APPLICATIONS OF PHOTOREDOX-CATALYZED REVERSIBLE C–H BOND CLEAVAGE AND FORMATION

Abstract

In the past decade, photoredox catalysis has emerged as a highly enabling and widely adopted catalytic platform in the field of organic synthesis. The ability of photoredox catalysts to selectively activate organic substrates via single electron transfer pathways to generate reactive open-shell radical species under mild conditions has led to the development of a diverse array of novel synthetic transformations, enabling previously elusive bond disconnections that can simplify and streamline the synthesis of molecules. While the application of photoredox strategies for bond formation has been, and continues to be, intensely studied, their potential as a platform for the reversible cleavage and formation of C–H bonds remains largely untapped.

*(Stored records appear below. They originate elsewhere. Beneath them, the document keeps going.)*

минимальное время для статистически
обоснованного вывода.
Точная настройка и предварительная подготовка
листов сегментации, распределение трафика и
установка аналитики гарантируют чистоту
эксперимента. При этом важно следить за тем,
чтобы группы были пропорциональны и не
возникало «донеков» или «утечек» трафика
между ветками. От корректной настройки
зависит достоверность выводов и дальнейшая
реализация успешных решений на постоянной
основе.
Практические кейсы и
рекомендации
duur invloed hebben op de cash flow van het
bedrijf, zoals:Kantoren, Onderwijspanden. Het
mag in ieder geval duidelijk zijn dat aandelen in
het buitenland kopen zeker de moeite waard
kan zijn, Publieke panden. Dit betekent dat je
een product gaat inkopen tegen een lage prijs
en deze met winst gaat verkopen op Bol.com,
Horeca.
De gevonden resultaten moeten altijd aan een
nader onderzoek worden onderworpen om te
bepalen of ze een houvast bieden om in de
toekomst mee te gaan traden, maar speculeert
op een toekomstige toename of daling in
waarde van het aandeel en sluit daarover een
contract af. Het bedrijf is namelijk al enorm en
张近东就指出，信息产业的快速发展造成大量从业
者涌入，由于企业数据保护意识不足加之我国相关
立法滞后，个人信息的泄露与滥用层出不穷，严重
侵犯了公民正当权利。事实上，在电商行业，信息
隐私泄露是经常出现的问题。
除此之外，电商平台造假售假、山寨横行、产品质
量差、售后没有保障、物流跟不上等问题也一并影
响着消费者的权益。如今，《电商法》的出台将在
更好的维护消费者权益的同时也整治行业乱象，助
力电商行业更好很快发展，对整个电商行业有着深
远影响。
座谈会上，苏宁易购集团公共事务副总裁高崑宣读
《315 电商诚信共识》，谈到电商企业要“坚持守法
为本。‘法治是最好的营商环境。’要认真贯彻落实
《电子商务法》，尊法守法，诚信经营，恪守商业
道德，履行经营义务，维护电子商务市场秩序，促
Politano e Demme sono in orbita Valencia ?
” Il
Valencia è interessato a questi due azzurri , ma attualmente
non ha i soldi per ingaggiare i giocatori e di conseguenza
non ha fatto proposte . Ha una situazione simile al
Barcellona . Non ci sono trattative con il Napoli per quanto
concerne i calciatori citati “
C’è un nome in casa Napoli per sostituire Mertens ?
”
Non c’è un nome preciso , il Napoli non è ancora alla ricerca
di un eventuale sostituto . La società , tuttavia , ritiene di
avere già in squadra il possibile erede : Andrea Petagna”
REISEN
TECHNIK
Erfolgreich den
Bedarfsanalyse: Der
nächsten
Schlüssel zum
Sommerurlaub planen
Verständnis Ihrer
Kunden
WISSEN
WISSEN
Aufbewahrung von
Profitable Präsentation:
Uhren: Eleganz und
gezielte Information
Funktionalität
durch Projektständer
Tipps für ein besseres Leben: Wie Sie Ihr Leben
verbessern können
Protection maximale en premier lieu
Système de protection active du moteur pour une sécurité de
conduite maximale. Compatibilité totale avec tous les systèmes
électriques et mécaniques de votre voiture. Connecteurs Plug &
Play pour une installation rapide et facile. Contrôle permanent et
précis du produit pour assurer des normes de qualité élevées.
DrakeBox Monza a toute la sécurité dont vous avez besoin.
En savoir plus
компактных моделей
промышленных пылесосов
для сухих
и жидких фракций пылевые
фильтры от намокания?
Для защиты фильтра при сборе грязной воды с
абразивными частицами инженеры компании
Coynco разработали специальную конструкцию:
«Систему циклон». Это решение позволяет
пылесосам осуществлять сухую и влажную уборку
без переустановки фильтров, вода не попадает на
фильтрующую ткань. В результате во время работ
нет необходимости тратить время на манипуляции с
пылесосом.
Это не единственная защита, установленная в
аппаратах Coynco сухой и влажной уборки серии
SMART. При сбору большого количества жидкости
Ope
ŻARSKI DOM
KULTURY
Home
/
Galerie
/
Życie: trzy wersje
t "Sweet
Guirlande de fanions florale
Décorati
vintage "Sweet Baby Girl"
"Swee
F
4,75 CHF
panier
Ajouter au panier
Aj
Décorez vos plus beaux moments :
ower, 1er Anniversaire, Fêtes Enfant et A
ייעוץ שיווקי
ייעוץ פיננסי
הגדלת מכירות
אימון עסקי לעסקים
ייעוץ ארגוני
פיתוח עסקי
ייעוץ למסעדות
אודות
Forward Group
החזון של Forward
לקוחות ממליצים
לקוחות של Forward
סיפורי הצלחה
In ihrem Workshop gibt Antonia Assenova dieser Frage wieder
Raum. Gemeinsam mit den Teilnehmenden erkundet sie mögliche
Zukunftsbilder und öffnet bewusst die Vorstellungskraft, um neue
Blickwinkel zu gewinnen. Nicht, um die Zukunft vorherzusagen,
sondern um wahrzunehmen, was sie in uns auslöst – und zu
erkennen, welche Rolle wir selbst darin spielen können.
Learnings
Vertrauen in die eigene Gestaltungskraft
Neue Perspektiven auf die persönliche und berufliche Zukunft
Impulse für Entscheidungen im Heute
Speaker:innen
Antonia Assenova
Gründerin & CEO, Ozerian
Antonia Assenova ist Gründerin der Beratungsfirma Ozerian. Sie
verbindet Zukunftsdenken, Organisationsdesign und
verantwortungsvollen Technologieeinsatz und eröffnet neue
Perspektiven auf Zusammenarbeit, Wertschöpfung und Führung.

This dissertation describes research efforts towards the application of photoredox catalysis in the development of methods to reversibly cleave and form C–H bonds for two different applications. Firstly, Chapter 2 describes the utilization of a photoredox and hydrogen atom transfer-catalyzed manifold to harness in situ generated α-amino radicals for the development of a novel method for the isotopic labeling of pharmaceutical drugs. Chapter 3 then goes on to describe how the photoredox-catalyzed generation of prochiral radicals can be exploited as a racemization platform to facilitate the racemization of traditionally inert stereocenters. This newly developed racemization protocol is then applied in conjunction with biocatalytic kinetic resolutions for the discovery of new and unprecedented stereoconvergent reactions.